Scientists of the department of Advanced Organ Bioengineering and Therapeutics (TechMed Centre) recently published a novel cancer immune therapy in the scientific journal Nature Communications (“Cancer immune therapy using engineered ‛tail-flipping’ nanoliposomes targeting alternatively activated macrophages”).
In their research, Prof Dr Jai Prakash and his team developed newly designed nanoparticles which can target the body’s immune cells to turn them against cancer.
In cancer research, it has been increasingly known that tumour cells can change the alliance of some specific macrophages to help the tumour grow. “Macrophages are cells that act like the vacuum cleaners of your immune system. Normally they catch intruders and destroy them, but tumour cells can hijack these cells to help them spread throughout the body,” Prakash explains.

Tail-flipping nanoparticles

Prakash and his team designed nanoparticles that train these tumour-supporting ‘bad’ macrophages into cells that will fight tumours. However, these tiny (100-200 nanometre diameter) cell-like structures first have to find the macrophages before they can start the training. Prakash says: “It was one of the questions we tried to answer with this research: How do we get our nanoparticles at the right location and to the right macrophage.”
To solve this challenge, the researchers had to alter the nanoparticles. The nanoparticles consist of a double layer of specific lipids (phospholipids) called nanoliposomes. These lipids have long tails that like to stick together in between the double layer. “We replaced some of the lipids to ones with a slightly shorter charged tail that can ‘flip’ to the outer surface,” Prakash explains. The bad macrophages can recognize these flipped tails and then eat up the whole particle.

Training macrophages

“When we knew how to target the bad macrophages, it became time to train them into fighting the tumour again”, Prakash says. The researchers added a small component of the bacterial cell wall, which can train macrophages, to the ‘tail-flipping’ nanoliposomes in the double layer wall of these nanoparticles. These molecules are then also taken up by the bad macrophages which subsequently train them to kill cancer cells. Targeting this compound this way prevents it from being recognized by the wrong cells and thus prevents damage to other parts of the body.

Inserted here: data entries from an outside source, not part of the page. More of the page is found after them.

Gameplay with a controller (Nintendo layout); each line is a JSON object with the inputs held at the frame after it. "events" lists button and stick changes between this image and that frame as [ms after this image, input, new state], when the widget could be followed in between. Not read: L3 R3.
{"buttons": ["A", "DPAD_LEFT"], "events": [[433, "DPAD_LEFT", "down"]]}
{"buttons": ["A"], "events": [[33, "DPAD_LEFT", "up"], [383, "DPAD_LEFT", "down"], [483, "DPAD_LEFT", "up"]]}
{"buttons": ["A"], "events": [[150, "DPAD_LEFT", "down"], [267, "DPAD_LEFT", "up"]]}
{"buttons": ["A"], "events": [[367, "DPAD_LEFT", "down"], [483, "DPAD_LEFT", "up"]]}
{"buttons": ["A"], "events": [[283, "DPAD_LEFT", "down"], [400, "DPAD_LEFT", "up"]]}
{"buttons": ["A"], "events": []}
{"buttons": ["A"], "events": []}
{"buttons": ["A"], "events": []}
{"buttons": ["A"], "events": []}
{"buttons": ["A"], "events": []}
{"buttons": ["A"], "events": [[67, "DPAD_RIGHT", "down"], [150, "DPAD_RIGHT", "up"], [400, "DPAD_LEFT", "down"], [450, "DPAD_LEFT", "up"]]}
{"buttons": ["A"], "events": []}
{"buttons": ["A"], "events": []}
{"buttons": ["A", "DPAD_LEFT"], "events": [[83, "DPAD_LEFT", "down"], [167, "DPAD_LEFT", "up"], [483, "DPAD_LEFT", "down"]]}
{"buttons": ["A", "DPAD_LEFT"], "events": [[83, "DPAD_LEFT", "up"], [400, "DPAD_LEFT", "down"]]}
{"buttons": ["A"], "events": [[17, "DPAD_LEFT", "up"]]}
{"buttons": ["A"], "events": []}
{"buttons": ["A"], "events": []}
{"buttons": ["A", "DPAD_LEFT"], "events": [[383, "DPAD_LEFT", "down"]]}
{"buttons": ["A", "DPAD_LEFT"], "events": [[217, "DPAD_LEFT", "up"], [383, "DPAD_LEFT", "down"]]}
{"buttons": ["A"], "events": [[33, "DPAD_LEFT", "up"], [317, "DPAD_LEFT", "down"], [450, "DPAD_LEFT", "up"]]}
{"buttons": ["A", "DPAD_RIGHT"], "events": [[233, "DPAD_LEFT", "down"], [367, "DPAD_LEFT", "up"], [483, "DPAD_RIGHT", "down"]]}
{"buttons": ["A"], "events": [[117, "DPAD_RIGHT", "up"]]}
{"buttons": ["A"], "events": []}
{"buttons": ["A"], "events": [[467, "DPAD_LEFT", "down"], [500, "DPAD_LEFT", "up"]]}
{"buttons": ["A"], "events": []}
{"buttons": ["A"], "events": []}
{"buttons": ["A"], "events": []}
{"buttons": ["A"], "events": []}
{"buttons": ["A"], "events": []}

Killing tumors and preventing metastasis

In the publication, the researchers not only show that the hijacked macrophages can be retrained to fight the cancer cells again, inhibiting the tumour growth by 70% in breast tumour mouse models. “In our mice, the therapy prevented metastasis, the ability of cancer cells to spread through the body,” Prakash says. The trained macrophages prevented the tumour cells from ‘preparing’ lung tissue to host tumour cells – a process before metastasis. When a tumour cell arrived in the lungs, the tissue wasn’t ready and the tumour cell couldn’t start a new tumour.